### Task brief
Show all lines of the entries in which the word "pixels" is found.

### Given data

- Opening Delimiter -

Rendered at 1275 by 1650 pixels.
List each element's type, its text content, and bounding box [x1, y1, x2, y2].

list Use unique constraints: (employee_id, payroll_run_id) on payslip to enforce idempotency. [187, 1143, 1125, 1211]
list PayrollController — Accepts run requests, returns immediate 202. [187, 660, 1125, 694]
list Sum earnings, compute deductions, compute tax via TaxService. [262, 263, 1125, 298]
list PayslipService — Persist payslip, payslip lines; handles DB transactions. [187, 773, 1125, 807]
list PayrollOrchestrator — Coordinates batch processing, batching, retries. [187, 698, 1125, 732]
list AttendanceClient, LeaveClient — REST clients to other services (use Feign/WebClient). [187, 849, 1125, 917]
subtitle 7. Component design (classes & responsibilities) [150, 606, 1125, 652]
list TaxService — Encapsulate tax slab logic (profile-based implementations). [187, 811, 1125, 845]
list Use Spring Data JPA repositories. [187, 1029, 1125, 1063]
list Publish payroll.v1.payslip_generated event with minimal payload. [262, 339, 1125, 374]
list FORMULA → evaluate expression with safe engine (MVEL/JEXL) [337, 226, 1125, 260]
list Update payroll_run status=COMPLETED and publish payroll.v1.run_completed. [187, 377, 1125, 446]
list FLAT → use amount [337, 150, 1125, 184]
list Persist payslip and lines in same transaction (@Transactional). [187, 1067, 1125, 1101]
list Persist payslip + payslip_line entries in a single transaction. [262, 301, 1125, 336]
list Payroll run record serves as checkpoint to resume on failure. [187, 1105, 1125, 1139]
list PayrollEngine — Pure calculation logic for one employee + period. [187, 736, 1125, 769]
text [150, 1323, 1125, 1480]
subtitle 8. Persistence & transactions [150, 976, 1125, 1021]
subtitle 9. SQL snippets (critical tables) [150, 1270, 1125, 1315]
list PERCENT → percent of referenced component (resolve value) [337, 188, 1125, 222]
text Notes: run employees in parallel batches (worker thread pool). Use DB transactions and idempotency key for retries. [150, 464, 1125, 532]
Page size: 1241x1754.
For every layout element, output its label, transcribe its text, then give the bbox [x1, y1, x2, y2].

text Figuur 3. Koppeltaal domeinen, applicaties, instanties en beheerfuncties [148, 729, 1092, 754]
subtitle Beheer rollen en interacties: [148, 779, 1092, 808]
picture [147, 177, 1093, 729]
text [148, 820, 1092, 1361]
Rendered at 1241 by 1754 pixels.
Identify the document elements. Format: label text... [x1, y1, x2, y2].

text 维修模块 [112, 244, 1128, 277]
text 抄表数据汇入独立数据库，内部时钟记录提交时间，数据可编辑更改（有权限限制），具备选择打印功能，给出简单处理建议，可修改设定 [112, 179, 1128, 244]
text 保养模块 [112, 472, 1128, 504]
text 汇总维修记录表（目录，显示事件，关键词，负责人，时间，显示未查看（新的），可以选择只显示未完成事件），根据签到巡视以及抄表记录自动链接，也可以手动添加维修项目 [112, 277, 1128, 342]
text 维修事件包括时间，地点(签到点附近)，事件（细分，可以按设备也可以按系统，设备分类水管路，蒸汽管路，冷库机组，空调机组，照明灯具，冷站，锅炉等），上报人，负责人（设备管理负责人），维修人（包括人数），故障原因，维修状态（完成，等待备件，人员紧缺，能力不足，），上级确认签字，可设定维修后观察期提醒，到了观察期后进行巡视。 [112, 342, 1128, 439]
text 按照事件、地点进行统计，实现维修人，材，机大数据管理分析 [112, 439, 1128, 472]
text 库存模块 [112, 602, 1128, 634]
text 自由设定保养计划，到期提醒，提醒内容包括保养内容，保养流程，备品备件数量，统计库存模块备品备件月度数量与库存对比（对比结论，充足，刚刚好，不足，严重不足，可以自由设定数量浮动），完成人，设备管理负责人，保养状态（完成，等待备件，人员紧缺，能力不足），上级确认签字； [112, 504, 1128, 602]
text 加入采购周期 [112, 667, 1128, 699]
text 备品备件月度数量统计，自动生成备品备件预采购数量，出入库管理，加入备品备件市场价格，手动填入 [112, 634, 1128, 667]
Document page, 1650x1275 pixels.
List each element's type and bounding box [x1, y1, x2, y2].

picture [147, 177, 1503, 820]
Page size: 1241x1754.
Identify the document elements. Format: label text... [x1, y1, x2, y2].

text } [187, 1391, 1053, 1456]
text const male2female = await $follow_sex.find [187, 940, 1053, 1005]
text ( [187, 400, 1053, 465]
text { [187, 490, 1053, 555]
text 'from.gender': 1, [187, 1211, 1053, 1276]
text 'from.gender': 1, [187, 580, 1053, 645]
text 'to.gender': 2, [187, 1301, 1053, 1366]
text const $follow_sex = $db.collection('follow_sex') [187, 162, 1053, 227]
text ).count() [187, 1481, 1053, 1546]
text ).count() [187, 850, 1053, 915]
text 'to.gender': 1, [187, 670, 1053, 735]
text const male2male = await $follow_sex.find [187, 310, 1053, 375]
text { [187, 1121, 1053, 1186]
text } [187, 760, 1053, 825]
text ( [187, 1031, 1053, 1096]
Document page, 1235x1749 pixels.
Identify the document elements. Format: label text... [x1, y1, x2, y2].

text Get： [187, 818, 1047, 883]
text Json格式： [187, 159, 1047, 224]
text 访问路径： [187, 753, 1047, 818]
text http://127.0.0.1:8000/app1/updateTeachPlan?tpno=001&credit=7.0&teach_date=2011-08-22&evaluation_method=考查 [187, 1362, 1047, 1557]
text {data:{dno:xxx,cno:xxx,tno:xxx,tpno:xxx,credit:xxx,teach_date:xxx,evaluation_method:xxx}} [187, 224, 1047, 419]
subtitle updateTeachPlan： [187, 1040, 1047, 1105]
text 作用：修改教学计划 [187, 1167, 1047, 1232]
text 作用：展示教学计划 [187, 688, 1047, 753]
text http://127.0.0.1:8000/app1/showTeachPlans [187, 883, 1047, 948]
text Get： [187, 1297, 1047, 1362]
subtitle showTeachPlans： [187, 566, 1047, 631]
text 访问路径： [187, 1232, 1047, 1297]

- Closing Delimiter -

### Written response
Rendered at 1275 by 1650 pixels.
Rendered at 1241 by 1754 pixels.
Document page, 1650x1275 pixels.
Document page, 1235x1749 pixels.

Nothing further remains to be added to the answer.